== Data extract ==
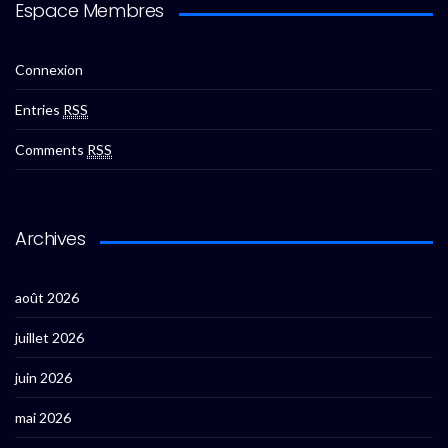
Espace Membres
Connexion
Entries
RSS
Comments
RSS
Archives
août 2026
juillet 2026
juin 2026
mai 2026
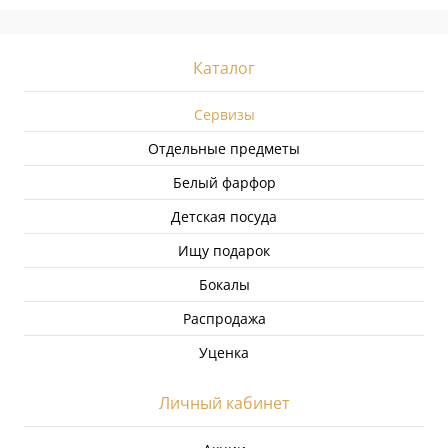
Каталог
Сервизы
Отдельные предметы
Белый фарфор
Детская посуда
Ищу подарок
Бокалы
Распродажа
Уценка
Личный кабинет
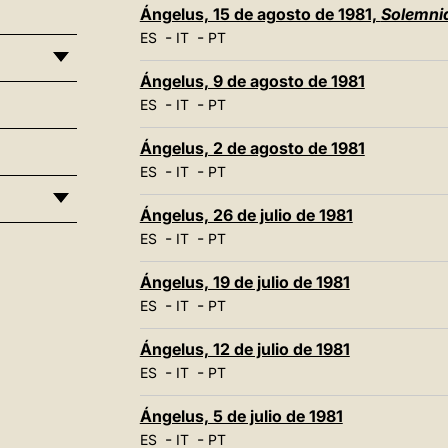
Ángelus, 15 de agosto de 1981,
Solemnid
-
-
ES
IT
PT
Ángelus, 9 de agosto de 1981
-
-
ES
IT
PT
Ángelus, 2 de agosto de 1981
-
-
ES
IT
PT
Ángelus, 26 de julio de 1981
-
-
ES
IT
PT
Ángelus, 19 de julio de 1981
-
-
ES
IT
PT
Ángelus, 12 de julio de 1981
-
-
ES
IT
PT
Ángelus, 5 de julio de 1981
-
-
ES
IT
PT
===
== Data extract ==
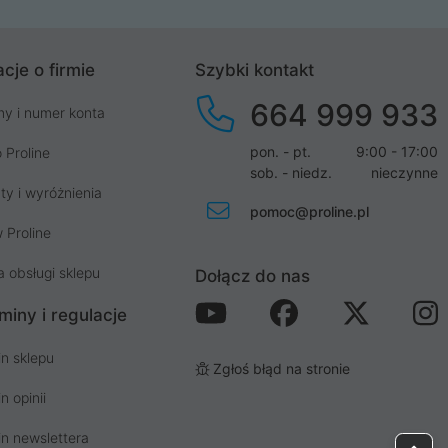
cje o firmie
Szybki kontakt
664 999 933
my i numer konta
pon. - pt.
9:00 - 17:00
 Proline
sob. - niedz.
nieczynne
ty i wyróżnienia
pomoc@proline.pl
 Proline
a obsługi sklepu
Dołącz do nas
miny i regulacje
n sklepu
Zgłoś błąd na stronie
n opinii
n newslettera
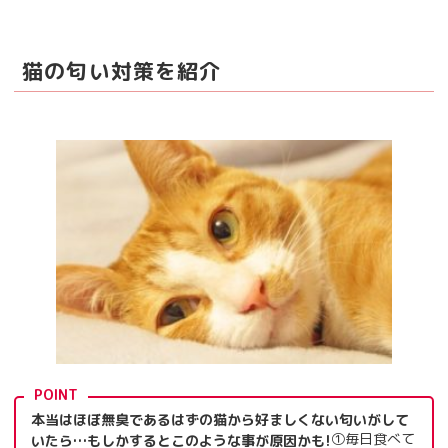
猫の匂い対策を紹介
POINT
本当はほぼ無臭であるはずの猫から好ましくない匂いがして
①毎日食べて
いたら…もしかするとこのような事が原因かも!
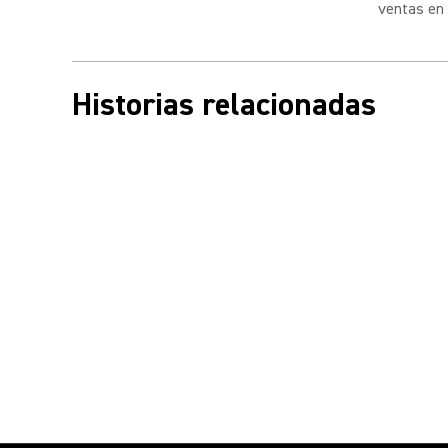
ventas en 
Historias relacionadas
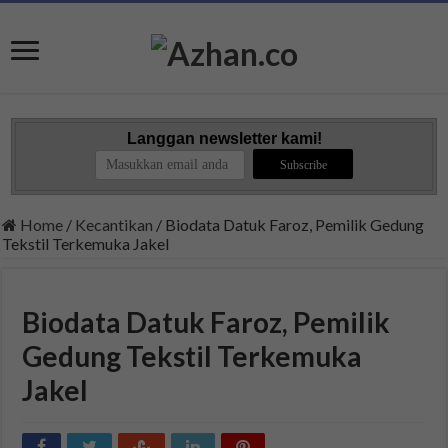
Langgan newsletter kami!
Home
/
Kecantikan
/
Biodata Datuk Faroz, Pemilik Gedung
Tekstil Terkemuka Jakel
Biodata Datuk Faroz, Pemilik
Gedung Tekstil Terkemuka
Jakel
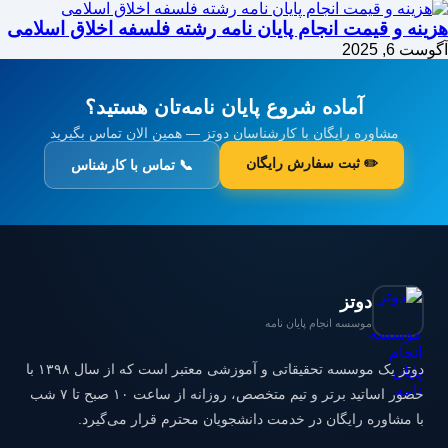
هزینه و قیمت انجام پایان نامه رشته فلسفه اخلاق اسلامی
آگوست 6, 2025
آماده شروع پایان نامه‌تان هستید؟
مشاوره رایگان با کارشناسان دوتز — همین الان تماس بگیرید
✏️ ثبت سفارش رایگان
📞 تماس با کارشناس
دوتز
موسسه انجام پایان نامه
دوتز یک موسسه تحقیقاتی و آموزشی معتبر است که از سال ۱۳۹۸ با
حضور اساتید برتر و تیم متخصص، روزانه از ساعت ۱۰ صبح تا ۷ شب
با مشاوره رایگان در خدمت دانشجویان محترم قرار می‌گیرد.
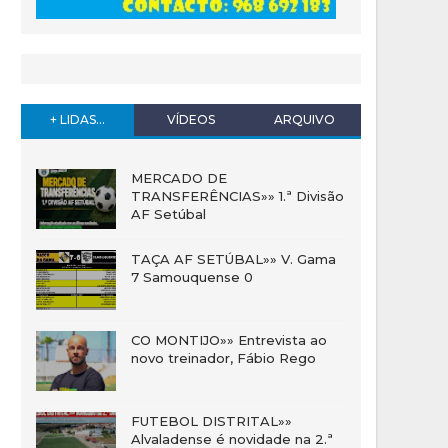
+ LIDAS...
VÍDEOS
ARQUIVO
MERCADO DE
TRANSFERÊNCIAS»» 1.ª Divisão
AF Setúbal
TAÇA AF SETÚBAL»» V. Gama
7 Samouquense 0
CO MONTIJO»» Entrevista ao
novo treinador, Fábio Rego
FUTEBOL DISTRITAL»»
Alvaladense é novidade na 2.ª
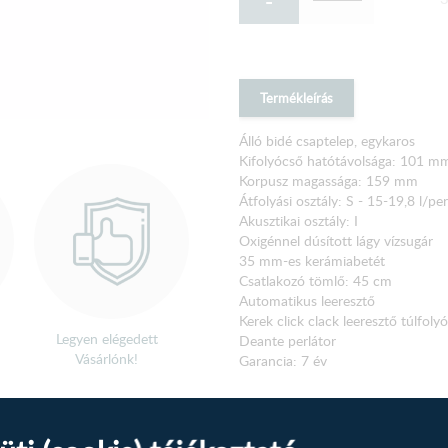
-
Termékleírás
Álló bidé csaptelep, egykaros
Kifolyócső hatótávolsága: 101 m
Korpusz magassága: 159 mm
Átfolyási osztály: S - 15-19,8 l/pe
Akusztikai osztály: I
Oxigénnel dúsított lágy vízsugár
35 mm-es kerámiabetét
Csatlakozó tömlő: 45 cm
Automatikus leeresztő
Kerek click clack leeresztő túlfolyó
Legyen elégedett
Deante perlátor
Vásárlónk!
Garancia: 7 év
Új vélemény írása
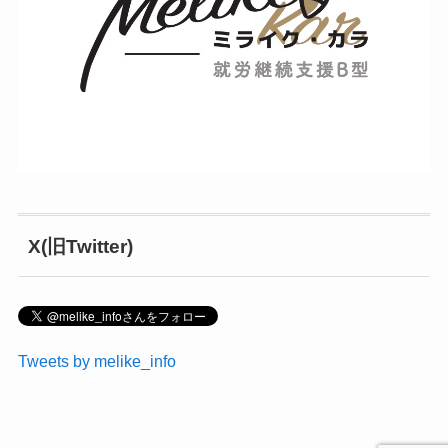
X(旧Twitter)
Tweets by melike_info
===
== Data extract ==
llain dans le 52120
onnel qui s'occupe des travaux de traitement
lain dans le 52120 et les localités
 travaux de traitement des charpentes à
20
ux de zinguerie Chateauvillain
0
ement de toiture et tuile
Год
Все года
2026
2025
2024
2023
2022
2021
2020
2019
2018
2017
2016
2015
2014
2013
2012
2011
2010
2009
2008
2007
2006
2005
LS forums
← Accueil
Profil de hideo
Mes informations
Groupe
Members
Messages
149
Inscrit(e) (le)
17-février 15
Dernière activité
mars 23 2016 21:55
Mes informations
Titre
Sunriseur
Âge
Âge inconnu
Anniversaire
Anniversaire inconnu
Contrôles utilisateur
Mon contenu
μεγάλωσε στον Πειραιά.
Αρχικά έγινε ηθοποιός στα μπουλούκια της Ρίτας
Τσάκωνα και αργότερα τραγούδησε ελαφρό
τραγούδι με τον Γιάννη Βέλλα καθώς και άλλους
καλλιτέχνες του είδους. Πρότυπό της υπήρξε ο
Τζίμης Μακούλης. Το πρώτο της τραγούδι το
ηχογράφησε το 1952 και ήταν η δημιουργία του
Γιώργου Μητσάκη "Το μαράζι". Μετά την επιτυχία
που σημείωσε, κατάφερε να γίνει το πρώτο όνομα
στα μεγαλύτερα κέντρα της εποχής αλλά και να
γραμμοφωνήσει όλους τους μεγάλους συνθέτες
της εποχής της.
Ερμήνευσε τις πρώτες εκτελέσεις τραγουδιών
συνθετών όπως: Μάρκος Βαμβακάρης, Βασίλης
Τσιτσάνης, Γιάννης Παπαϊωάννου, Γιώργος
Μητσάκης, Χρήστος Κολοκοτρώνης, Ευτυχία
===
**Task description**
Copy the records line for line, starting with the line that contains "Espace Membres" and continuing through the line that contains "Личный кабинет". Leave the pictures out of your copy.

**Answer to this problem**
Espace Membres
Connexion
Entries
RSS
Comments
RSS
Archives
août 2026
juillet 2026
juin 2026
mai 2026
Каталог
Сервизы
Отдельные предметы
Белый фарфор
Детская посуда
Ищу подарок
Бокалы
Распродажа
Уценка
Личный кабинет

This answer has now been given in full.